Brasil

A jornada dos tolos da midia

Paulo Moreira Leite (original aqui)
Aos poucos, firma-se a convicção de que a midia brasileira estimulou, apoiou e celebrou um dos maiores golpes contra sua própria liberdade.


Estou falando daquela decisão recente do Supremo Tribunal Federal que aboliu a Lei de Imprensa e deixou um vazio legal e jurídico que em breve será transformado em campo aberto para ataques aos jornais, jornalistas e seus sucedâneos.

Sem a lei de imprensa, e sem regras claras para as vítimas se defenderem com o direito de resposta, tudo irá funcionar ao sabor das convicções de cada juiz e cada tribunal encarregado de examinar cada caso em particular, numa situação de incertezas e insegurança que as empresas de comunicação raras vezes conheceram em sua história recente — e que nunca fez bem ao trabalho de informar e analisar a vida social com independência.

É verdade que, mesmo com a legislação em vigor, ocorriam abusos de toda ordem — a começar por indenizações milionárias capazes de ameaçar a saude financeira das empresas e arruinar o patrimonio de profissionais levados a responder individualmente por suas reportagens. Imagine-se agora.

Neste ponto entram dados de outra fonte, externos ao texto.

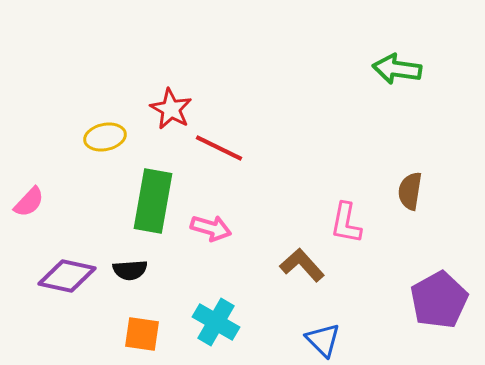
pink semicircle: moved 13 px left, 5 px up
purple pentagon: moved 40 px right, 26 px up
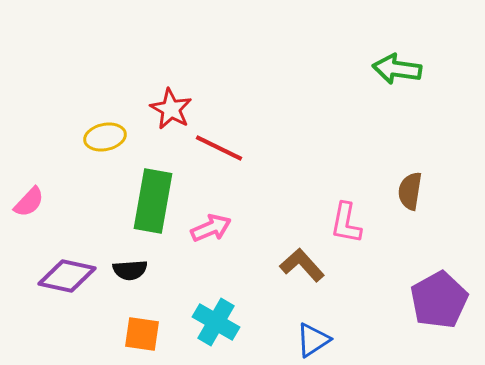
pink arrow: rotated 39 degrees counterclockwise
blue triangle: moved 10 px left; rotated 42 degrees clockwise
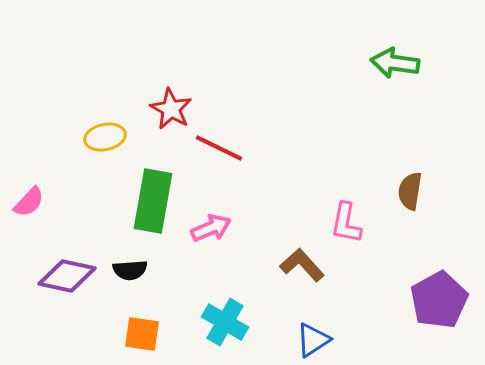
green arrow: moved 2 px left, 6 px up
cyan cross: moved 9 px right
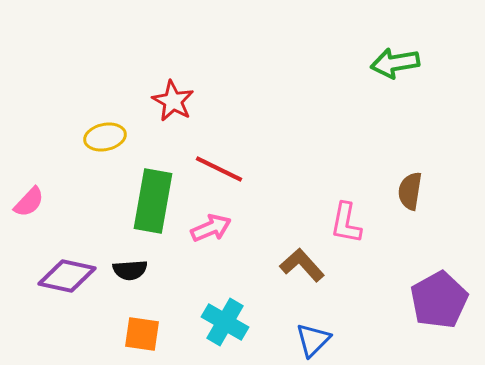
green arrow: rotated 18 degrees counterclockwise
red star: moved 2 px right, 8 px up
red line: moved 21 px down
blue triangle: rotated 12 degrees counterclockwise
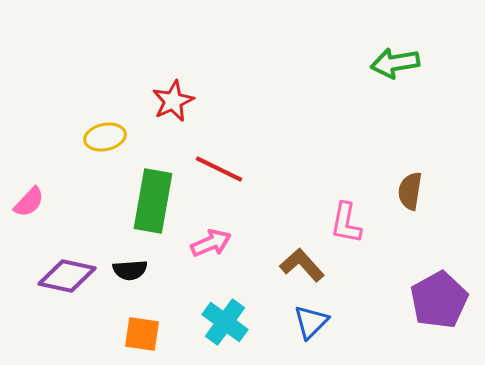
red star: rotated 18 degrees clockwise
pink arrow: moved 15 px down
cyan cross: rotated 6 degrees clockwise
blue triangle: moved 2 px left, 18 px up
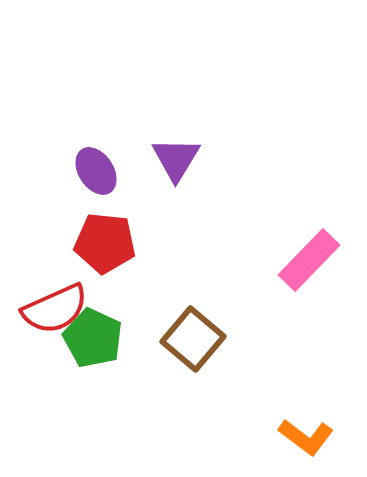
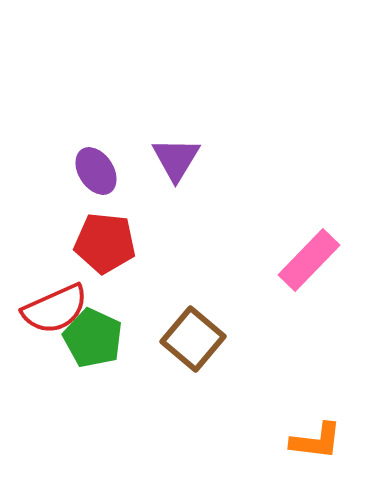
orange L-shape: moved 10 px right, 4 px down; rotated 30 degrees counterclockwise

A constação do erro no STF já foi apontada por grandes mentes jurídicas do país. Mas o professor Manoel Alceu Affonso Ferreira, um dos maiores especialistas em Lei de Imprensa do país, publica um artigo hoje, no Estadão, onde passa a discussão a limpo.

Ele recorda que, embora tenha uma data de nascimento ruim — 1967, em pleno regime militar — a Lei de Imprensa que estava em vigor reconhecia determinados direitos próprios da liberdade de expressão. Noto que essa observação é menos absurda do que parece. Vivia-se, naquele ano, o final da fase conhecida como ditadura envergonhada, anterior ao AI-5.

Manoel Alceu lembra, inclusive, que a legislação anterior protegia o direito do repórter manter a fonte de seus relatos em segredo, sem sofrer “qualquer sanção, direta ou indireta, nem qualquer espécie de penalidade.”

Tudo isso foi abolido, lembra o professor. Manoel Alceu diz que a mudança não será benéfica “nem para os veículos, nem para a massa dos leitores, ouvintes e espectadores.”

Com todo respeito, a situação lembra a célebre “Jornada de Tolos”, episódio ocorrido na corte absolutista de Luís XIII, em 1630. Iludidos pelos primeiros lances de uma guerra palaciana, um grupo de nobres chegou a festejar a queda do Cardeal Richilieu por algumas horas — até que descobriu que ele continuava forte como nunca, amigo e protegido do Rei, enquanto seus aliados é que seriam mandados para a prisão e o infortúnio.